**Exercise materials**
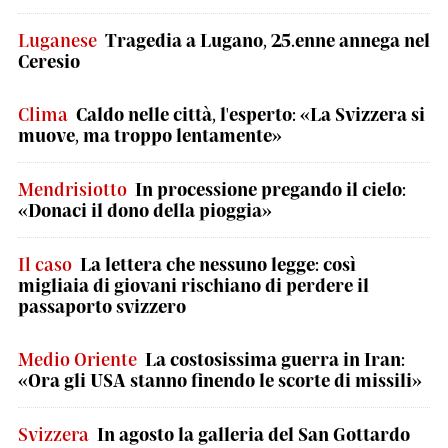
Luganese
Tragedia a Lugano, 25.enne annega nel
Ceresio
Clima
Caldo nelle città, l'esperto: «La Svizzera si
muove, ma troppo lentamente»
Mendrisiotto
In processione pregando il cielo:
«Donaci il dono della pioggia»
Il caso
La lettera che nessuno legge: così
migliaia di giovani rischiano di perdere il
passaporto svizzero
Medio Oriente
La costosissima guerra in Iran:
«Ora gli USA stanno finendo le scorte di missili»
Svizzera
In agosto la galleria del San Gottardo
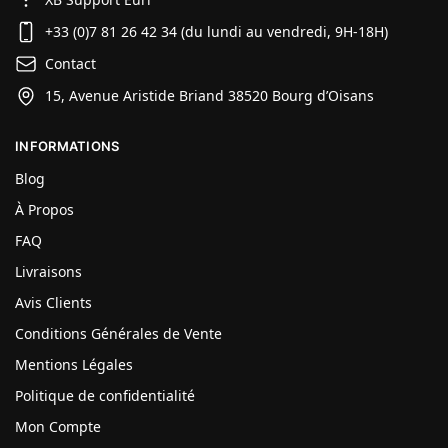
+33 (0)7 81 26 42 34 (du lundi au vendredi, 9H-18H)
Contact
15, Avenue Aristide Briand 38520 Bourg d’Oisans
INFORMATIONS
Blog
À Propos
FAQ
Livraisons
Avis Clients
Conditions Générales de Vente
Mentions Légales
Politique de confidentialité
Mon Compte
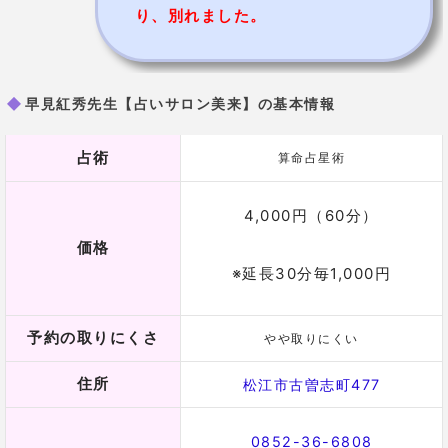
4,000円（60分）
価格
※延長30分毎1,000円
予約の取りにくさ
やや取りにくい
住所
松江市古曽志町477
0852-36-6808
電話番号
090-2291-4098
詳細
公式HP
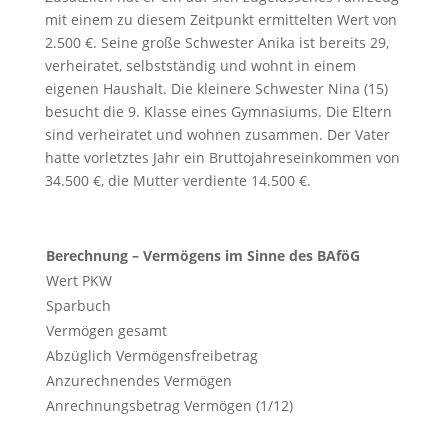
mit einem zu diesem Zeitpunkt ermittelten Wert von
2.500 €. Seine große Schwester Anika ist bereits 29,
verheiratet, selbstständig und wohnt in einem
eigenen Haushalt. Die kleinere Schwester Nina (15)
besucht die 9. Klasse eines Gymnasiums. Die Eltern
sind verheiratet und wohnen zusammen. Der Vater
hatte vorletztes Jahr ein Bruttojahreseinkommen von
34.500 €, die Mutter verdiente 14.500 €.
Berechnung – Vermögens im Sinne des BAföG
Wert PKW
Sparbuch
Vermögen gesamt
Abzüglich Vermögensfreibetrag
Anzurechnendes Vermögen
Anrechnungsbetrag Vermögen (1/12)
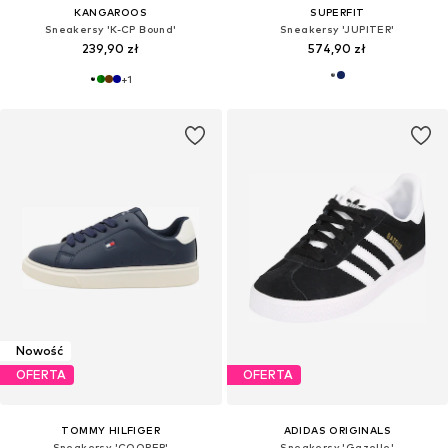
KANGAROOS
SUPERFIT
Sneakersy 'K-CP Bound'
Sneakersy 'JUPITER'
239,90 zł
574,90 zł
+
1
Nowość
OFERTA
OFERTA
TOMMY HILFIGER
ADIDAS ORIGINALS
Sneakersy 'COOPER'
Sneakersy 'Gazelle'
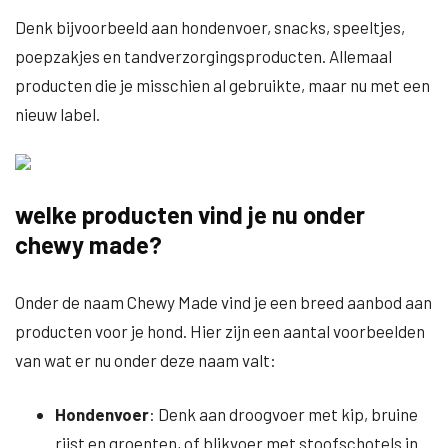
Denk bijvoorbeeld aan hondenvoer, snacks, speeltjes,
poepzakjes en tandverzorgingsproducten. Allemaal
producten die je misschien al gebruikte, maar nu met een
nieuw label.
welke producten vind je nu onder
chewy made?
Onder de naam Chewy Made vind je een breed aanbod aan
producten voor je hond. Hier zijn een aantal voorbeelden
van wat er nu onder deze naam valt:
Hondenvoer
: Denk aan droogvoer met kip, bruine
rijst en groenten, of blikvoer met stoofschotels in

**Exercise aim**
Rewrite the material from its beginning up to and including the line with "In agosto la galleria del San Gottardo", putting "Ticino" in place of "Mendrisiotto" and leaving everything else unchanged. Leave the pictures out of your answer.

**Answer to the exercise**
Luganese
Tragedia a Lugano, 25.enne annega nel
Ceresio
Clima
Caldo nelle città, l'esperto: «La Svizzera si
muove, ma troppo lentamente»
Ticino
In processione pregando il cielo:
«Donaci il dono della pioggia»
Il caso
La lettera che nessuno legge: così
migliaia di giovani rischiano di perdere il
passaporto svizzero
Medio Oriente
La costosissima guerra in Iran:
«Ora gli USA stanno finendo le scorte di missili»
Svizzera
In agosto la galleria del San Gottardo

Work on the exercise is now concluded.